BREAKING: We’re Killing Its Intended Meaning

The Reporter Who Cried BREAKING  

There once was a reporter who was looking for ways to make his Twitter account stand out. To draw attention to himself he tweeted, “BREAKING! BREAKING!! Click on this link!”

The Twitterverse quickly clicked on the link to read the BREAKING news. But when they clicked, they found old news.

“Don’t cry ‘BREAKING news'” said the Twitterverse, “when there’s no BREAKING news!”

Later, the reporter saw real BREAKING news. He tweeted as fast as he could, “BREAKING!”

But the Twitterverse thought he was trying to fool them again, so they didn’t click on the link.

When a Word Loses Its Oomph

I’ll stop my version of Aesop’s famous fable there. The moral of the story: We’re facing a growing epidemic on Twitter. The media’s throwing around BREAKING all too often and its overuse is taking away from the intended urgency of the word.

Almost everyone on Twitter has a pet peeve. Some get annoyed by those who use more than 140 characters. Others wonder why some never engage. And then there’s the people that tweet way too much (guilty).

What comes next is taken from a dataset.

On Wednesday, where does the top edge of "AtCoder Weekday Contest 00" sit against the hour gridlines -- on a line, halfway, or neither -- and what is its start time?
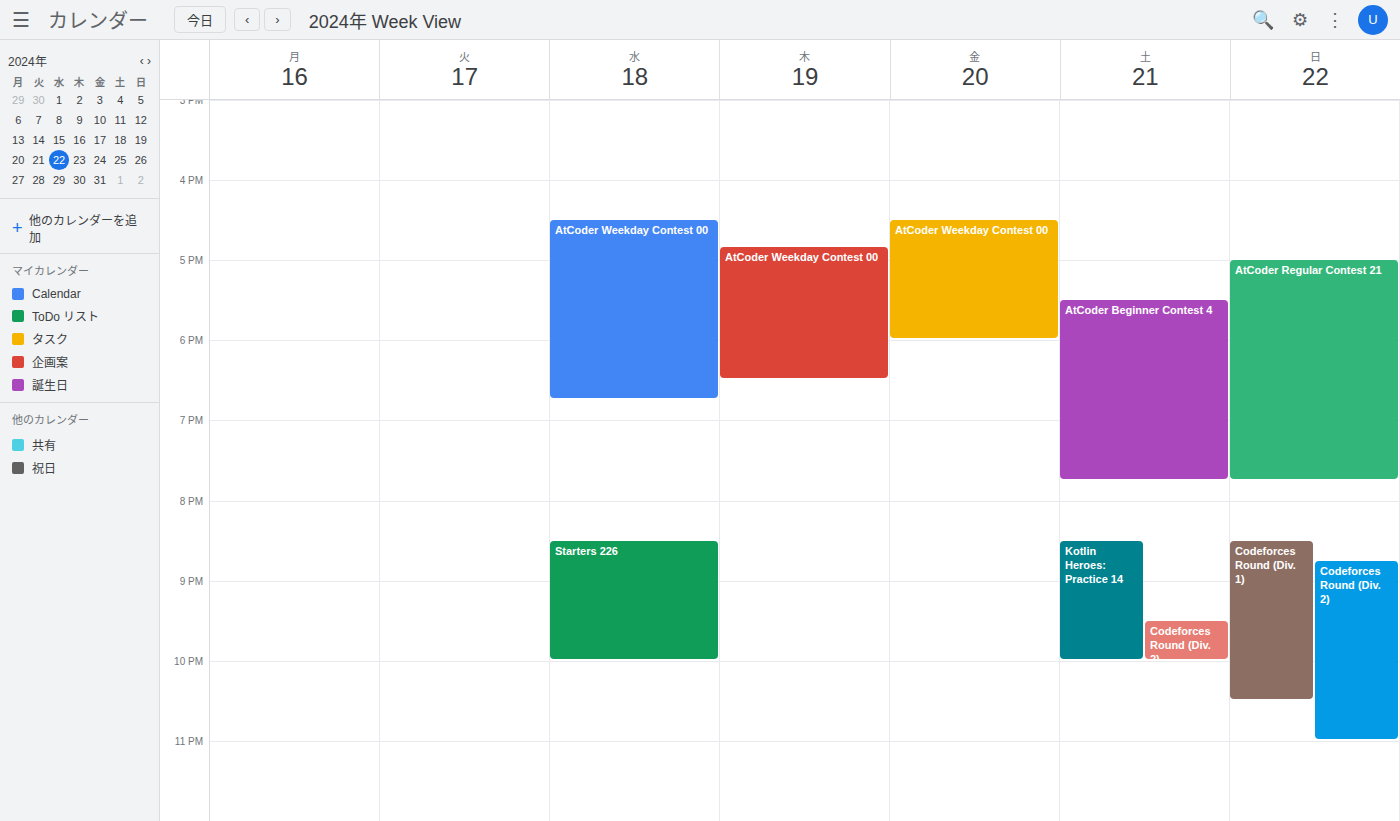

Now I’m taking up the cause to rid the Twitterverse of my biggest pet peeve — the rampant use of BREAKING. I see it multiple times a day in my Twitter stream and as a rough estimate, I’d guess just 20% of those tweets contain actual BREAKING NEWS.

The cable news networks destroyed BREAKING NEWS years ago — that platform’s a lost cause. But maybe we can save Twitter from jumping the BREAKING NEWS shark.

But what makes something worthy of BREAKING? There are no official guidelines or rules, so let’s make some.

First though, let’s play a game I like to call “BREAKING or…not?”

 

Breaking or Not?

Tweet #1 Well, that’s a standard piece of information released every month and it’s “essentially unchanged.” So I’m going to go with a not BREAKING.

Tweet #2 

It’s tough to call something BREAKING a day after many first found out about it.

Tweet #3 

Some could argue this isn’t even news. If it is, it doesn’t deserve a BREAKING NEWS label.

Tweet #4 

Ah ha! Now that’s some actual BREAKING NEWS.

 

A Focus on the Sports World

During the past few weeks, the sports world in particular has been loaded with examples of actual BREAKING NEWS. From the Ramos kidnapping, to the alleged details of Sandusky and Fine, to the sudden death of a New Mexico football player, we’ve seen big stories with new details BREAKING seemingly every day.

But all too often, my stream has included tweets like this:

Good for Tiger, bad for the proper use of BREAKING. Darren Rovell, CNBC’s plugged-in and informative sports business reporter, is a serial BREAKING abuser.

Let’s take a similar example from the AP’s Steve Wilson:

 “This just in” is much more appropriate than BREAKING in this case, don’t you think? Michael Phelps will be part of another ad campaign. Ok…next? Just like Tiger’s deal to endorse drops and gels, it’s more of an announcement than proper news. Thank you @stevewilsonap for keeping our Twitter streams BREAKING clean.

 

A BREAKING Checklist

As I stand up here on my soapbox railing on and on about a problem, I need to suggest a solution. So here are four suggested guidelines for properly using BREAKING in a tweet. Consider it a mental checklist to complete — before hitting the caps lock button.

 

1. Is it actually news — something that’s new, unexpected and affects a large number of people in your audience?

 

2. Is it really BREAKING now? On Twitter, if it’s older than an hour, it’s not BREAKING anymore.

 

3. After it’s BREAKING, will there be more details to follow? If it’s just a one-and-done piece of news, it’s not BREAKING. It’s just news.

 

4. Could another term fit better? Could you change it up with a “News” or “Developing” or “Just In”?

 

Together, We Can End BREAKING Abuse

One of Twitter’s great challenges is posting something that matters, that gets retweeted, that makes others see you as knowledgable and influential. BREAKING has become the low-hanging fruit in a 140-character world. It’s the easy way to catch someone’s eye on an attention-deficit platform like Twitter.

Perhaps my campaign to end BREAKING abuse isn’t a big deal. This post probably won’t be up for a Pulitzer or launch me toward the Nobel Peace Prize.

But if we keep overusing BREAKING, its meaning will carry as much weight as it does when scrolling beneath Nancy Grace. And that would be a sad modern day fable.